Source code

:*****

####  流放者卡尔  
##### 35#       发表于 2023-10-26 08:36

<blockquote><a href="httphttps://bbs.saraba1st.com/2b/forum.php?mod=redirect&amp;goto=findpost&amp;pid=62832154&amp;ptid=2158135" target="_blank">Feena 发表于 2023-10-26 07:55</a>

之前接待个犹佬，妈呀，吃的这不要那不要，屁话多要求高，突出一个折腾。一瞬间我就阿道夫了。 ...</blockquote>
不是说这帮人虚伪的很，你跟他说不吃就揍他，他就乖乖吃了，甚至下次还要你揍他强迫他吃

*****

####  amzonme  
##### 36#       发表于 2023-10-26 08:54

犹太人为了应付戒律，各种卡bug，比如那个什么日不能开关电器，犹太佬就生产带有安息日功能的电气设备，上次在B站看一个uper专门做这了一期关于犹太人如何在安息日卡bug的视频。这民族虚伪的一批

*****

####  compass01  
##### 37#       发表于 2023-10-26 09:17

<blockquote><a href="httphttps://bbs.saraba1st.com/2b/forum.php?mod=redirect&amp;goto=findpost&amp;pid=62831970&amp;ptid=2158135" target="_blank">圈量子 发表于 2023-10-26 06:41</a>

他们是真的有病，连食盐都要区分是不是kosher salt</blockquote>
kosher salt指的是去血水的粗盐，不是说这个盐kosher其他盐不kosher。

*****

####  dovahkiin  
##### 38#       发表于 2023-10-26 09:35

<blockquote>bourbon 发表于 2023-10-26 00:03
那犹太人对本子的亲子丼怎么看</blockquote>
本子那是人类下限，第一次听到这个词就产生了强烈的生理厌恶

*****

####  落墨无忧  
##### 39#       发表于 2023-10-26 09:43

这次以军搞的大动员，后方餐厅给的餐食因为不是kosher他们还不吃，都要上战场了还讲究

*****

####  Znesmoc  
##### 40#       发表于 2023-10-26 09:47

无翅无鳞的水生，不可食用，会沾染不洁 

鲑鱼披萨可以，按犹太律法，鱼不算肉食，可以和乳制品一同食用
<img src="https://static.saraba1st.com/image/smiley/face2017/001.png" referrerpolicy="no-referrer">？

----

§ **YOUR OBJECTIVE**
Could you write out only the lines of the listing above from the one that contains "发表于 2023-10-26 08:54" through its final line, exactly and inclusive?

§ **EXERCISE RESULT**
##### 36#       发表于 2023-10-26 08:54

犹太人为了应付戒律，各种卡bug，比如那个什么日不能开关电器，犹太佬就生产带有安息日功能的电气设备，上次在B站看一个uper专门做这了一期关于犹太人如何在安息日卡bug的视频。这民族虚伪的一批

*****

####  compass01  
##### 37#       发表于 2023-10-26 09:17

<blockquote><a href="httphttps://bbs.saraba1st.com/2b/forum.php?mod=redirect&amp;goto=findpost&amp;pid=62831970&amp;ptid=2158135" target="_blank">圈量子 发表于 2023-10-26 06:41</a>

他们是真的有病，连食盐都要区分是不是kosher salt</blockquote>
kosher salt指的是去血水的粗盐，不是说这个盐kosher其他盐不kosher。

*****

####  dovahkiin  
##### 38#       发表于 2023-10-26 09:35

<blockquote>bourbon 发表于 2023-10-26 00:03
那犹太人对本子的亲子丼怎么看</blockquote>
本子那是人类下限，第一次听到这个词就产生了强烈的生理厌恶

*****

####  落墨无忧  
##### 39#       发表于 2023-10-26 09:43

这次以军搞的大动员，后方餐厅给的餐食因为不是kosher他们还不吃，都要上战场了还讲究

*****

####  Znesmoc  
##### 40#       发表于 2023-10-26 09:47

无翅无鳞的水生，不可食用，会沾染不洁 

鲑鱼披萨可以，按犹太律法，鱼不算肉食，可以和乳制品一同食用
<img src="https://static.saraba1st.com/image/smiley/face2017/001.png" referrerpolicy="no-referrer">？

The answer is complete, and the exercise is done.